Although I may appear to be peacefully and meditatively practicing, here’s
a direct quote from the vrittis in my brain during the first 30 or so
minutes of Mysore class on Tuesday:
“What? Music? Are they really playing music? What’s going on? Is this a
joke? Did someone bring in a boom box or something? No, they’re playing it
through the speakers. What?! I come to this class for peace and quiet, and
I have to hear this? Should I stay? Yes, OK, everyone else seems to be
dealing with it. But it must be bothering them, too! Aren’t some of them
bothered by it? I HATE this music! I don’t want to hear this. It’s a
distraction. Uh, well, so are your thoughts, Connie. But I don’t want to
hear this f*$#ing Elvis Presley, or Willie Nelson, or whatever the f&$# it
is! I don’t want my consciousness hearing this. I hate oldies! I don’t
want to hear a stupid, pathetic love song while I’m doing my practice! OK,
breathe, observe the pose. Where’s your drishti… Is anyone else bothered
by this? Is this going to happen everyday? I could have stayed home and
played better music than this. Is it going on the whole class? How long???

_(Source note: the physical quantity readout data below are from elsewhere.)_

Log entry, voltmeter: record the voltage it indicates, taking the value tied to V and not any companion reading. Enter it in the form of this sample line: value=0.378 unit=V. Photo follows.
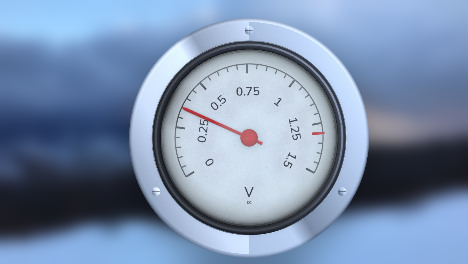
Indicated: value=0.35 unit=V
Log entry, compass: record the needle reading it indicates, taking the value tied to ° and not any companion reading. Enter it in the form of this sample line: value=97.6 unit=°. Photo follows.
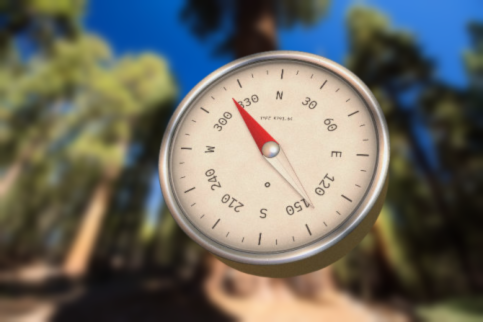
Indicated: value=320 unit=°
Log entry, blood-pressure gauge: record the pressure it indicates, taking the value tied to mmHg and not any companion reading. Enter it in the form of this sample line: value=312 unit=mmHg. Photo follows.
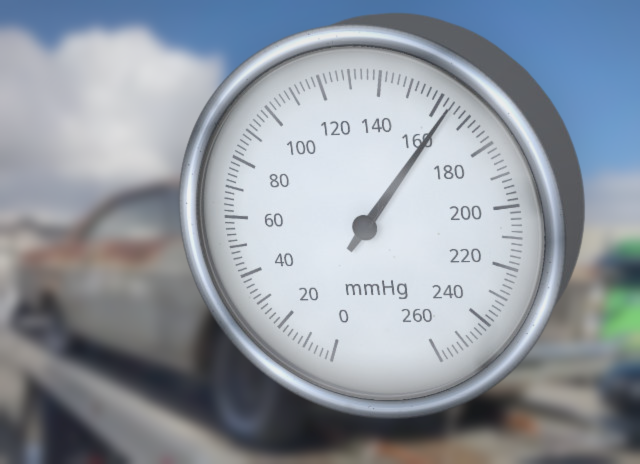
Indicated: value=164 unit=mmHg
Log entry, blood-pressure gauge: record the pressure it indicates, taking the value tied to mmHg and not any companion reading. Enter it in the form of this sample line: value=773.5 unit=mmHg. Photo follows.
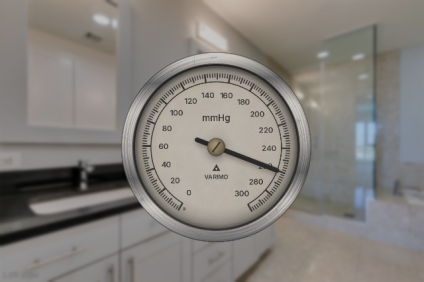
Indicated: value=260 unit=mmHg
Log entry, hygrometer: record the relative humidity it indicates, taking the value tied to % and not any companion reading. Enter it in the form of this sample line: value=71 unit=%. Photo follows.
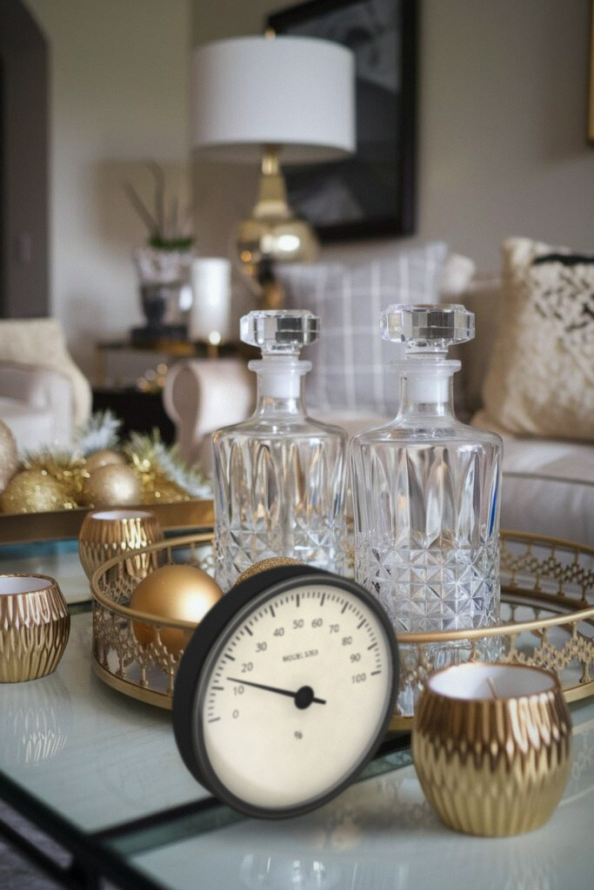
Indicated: value=14 unit=%
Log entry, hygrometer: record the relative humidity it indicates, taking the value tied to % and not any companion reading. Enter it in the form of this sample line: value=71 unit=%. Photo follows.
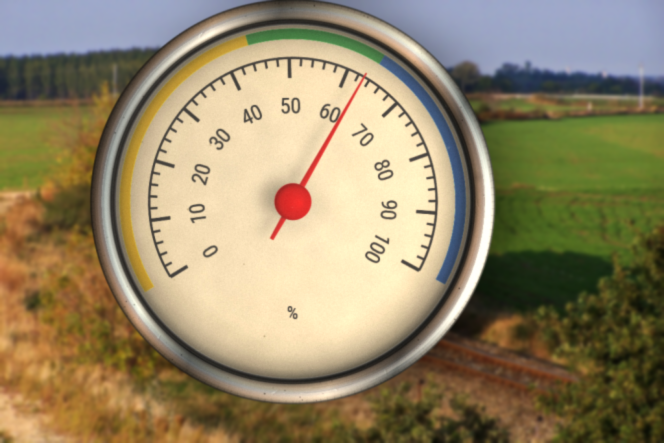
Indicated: value=63 unit=%
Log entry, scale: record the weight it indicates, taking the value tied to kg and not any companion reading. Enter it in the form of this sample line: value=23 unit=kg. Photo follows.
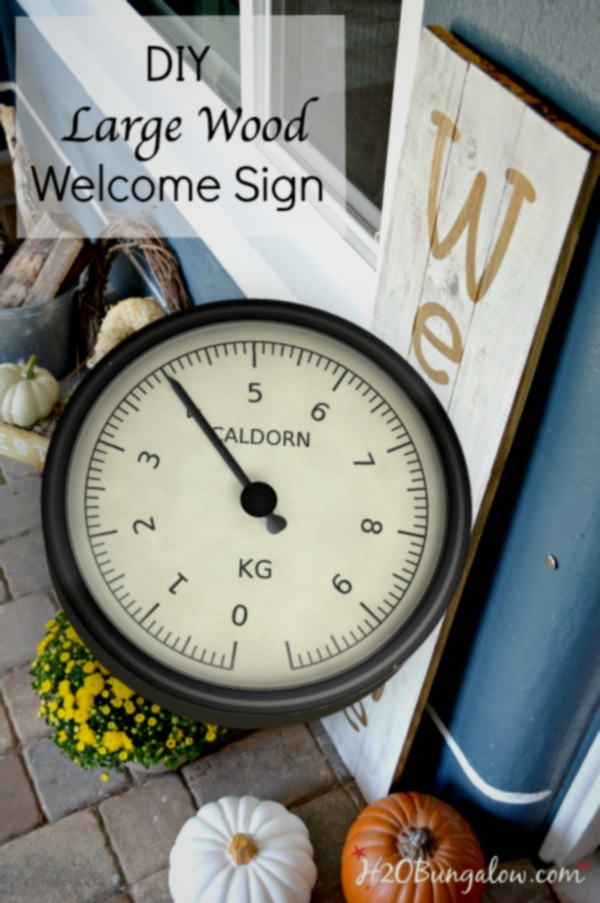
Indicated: value=4 unit=kg
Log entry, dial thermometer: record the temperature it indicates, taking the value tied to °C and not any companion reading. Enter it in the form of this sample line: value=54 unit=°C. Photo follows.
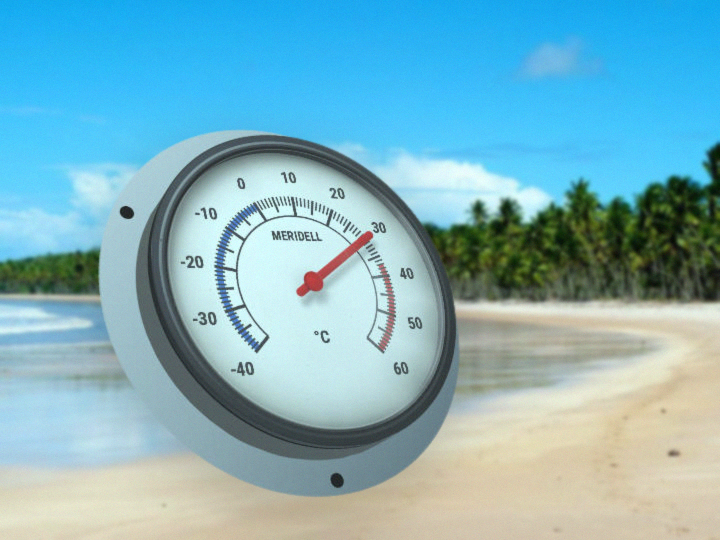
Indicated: value=30 unit=°C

When David comes over to adjust me, I’ll ask him to please turn it off. No,
I’ll ask him how long it’s going to be played, and then tell him I strongly
prefer not to have music. Has anyone else said anything? I wonder. OK,
are you doing your bandhas? No, pay attention. Stop thinking about it.

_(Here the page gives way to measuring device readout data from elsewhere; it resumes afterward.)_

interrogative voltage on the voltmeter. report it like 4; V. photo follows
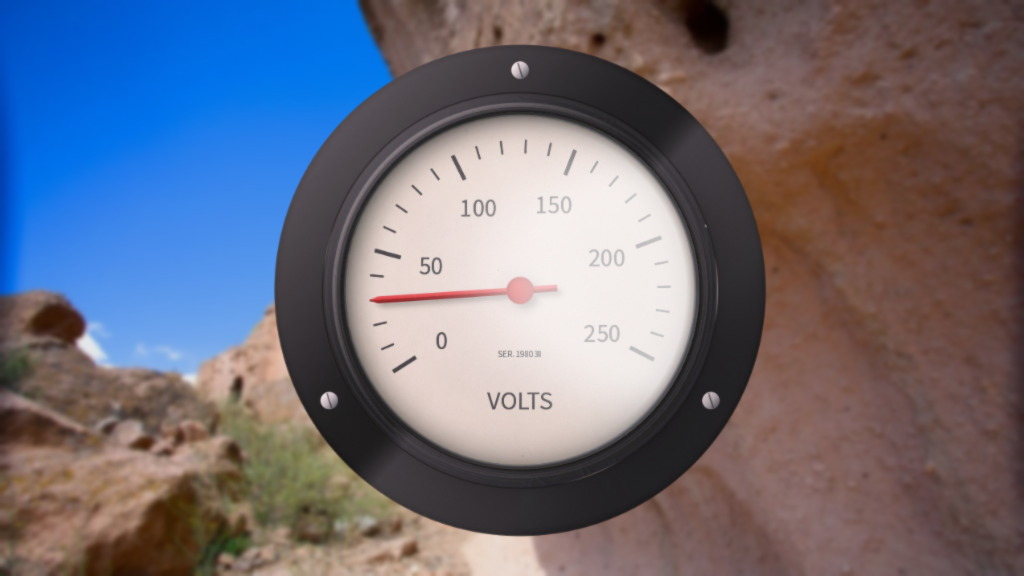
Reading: 30; V
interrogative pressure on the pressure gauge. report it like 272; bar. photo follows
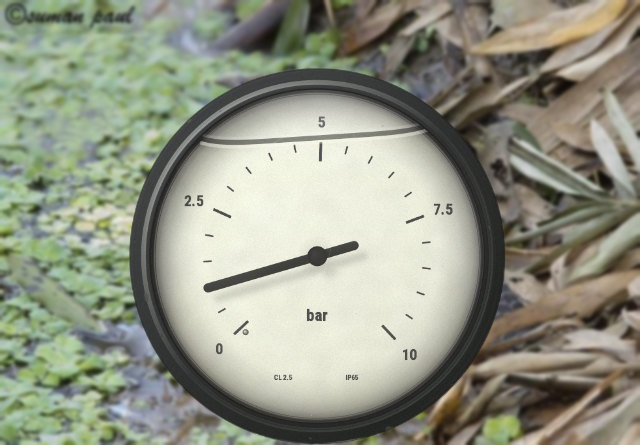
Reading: 1; bar
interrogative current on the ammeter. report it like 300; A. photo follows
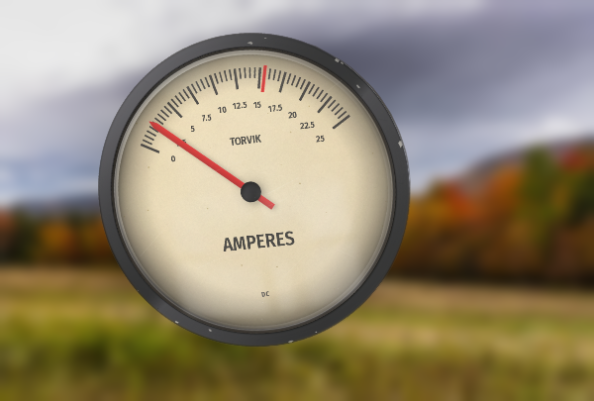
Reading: 2.5; A
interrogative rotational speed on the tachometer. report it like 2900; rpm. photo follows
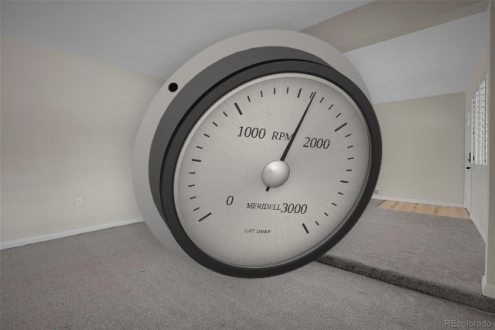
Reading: 1600; rpm
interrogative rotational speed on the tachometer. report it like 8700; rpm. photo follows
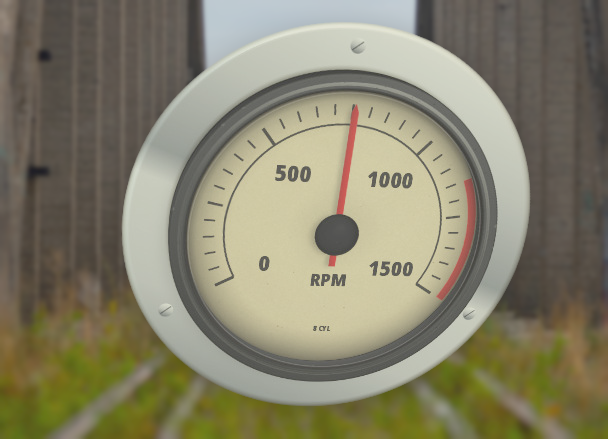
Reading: 750; rpm
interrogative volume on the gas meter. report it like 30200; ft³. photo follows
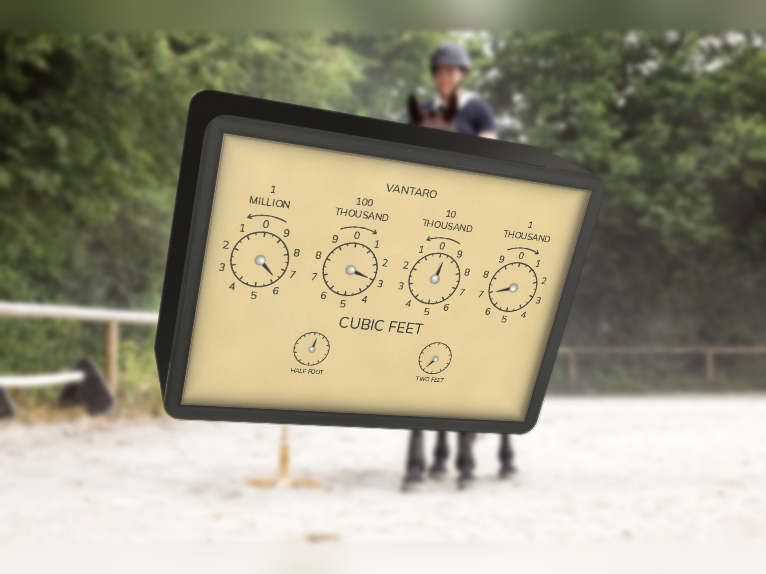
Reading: 629700; ft³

But I HATE this song!!! I’m going to email Philippe and tell him I won’t
come to these classes if there’s music. Yeah, as if they would miss me.

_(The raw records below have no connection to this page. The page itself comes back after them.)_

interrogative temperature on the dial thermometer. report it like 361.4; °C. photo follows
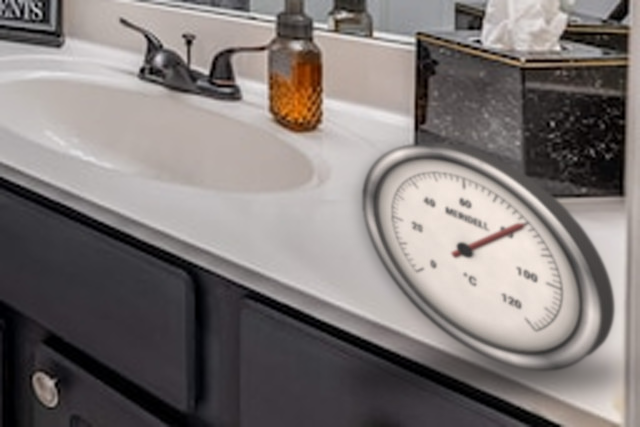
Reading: 80; °C
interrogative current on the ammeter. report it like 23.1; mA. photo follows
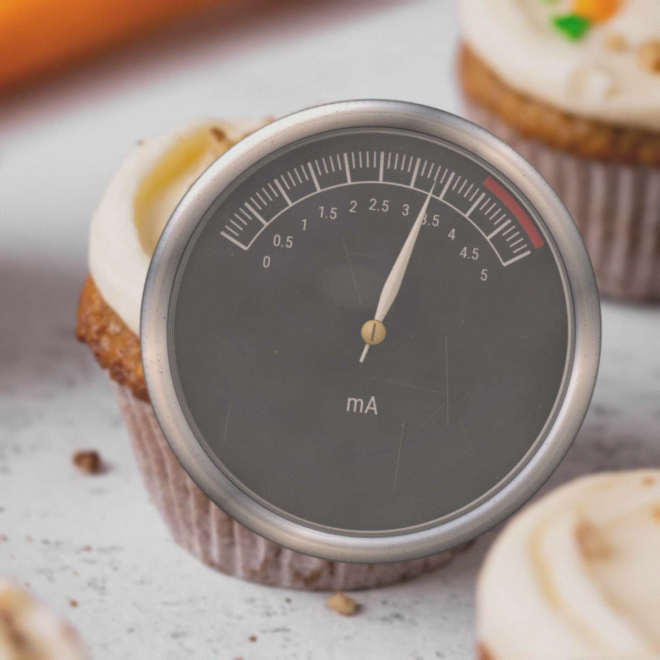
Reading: 3.3; mA
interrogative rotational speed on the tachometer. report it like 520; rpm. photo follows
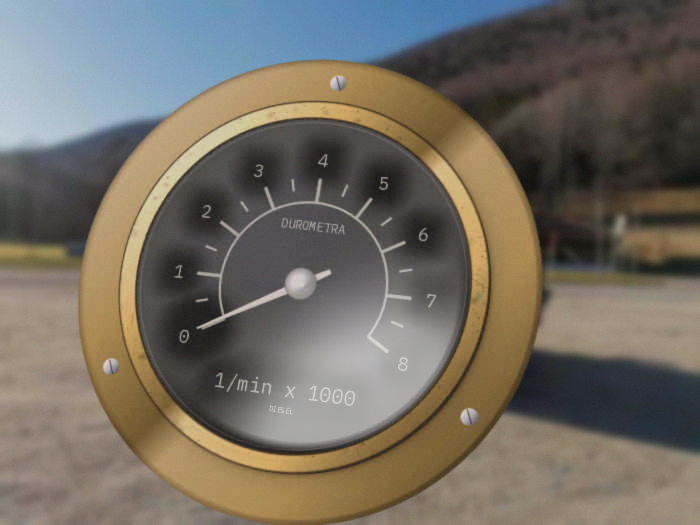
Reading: 0; rpm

More room for someone else! Hmmm. Better focus on my practice. This music
sucks!!! Oh, now I like this song. Wah. She’s good. At least I’m hearing
a mantra. OK, breathe…”
I decided afterwards it was a good experience to see my vasanas in action –
Oh, no, I’m not reactive at all. I’m quite peaceful and centered. Keep
playing the music, David – I have some more crap to clean out in here.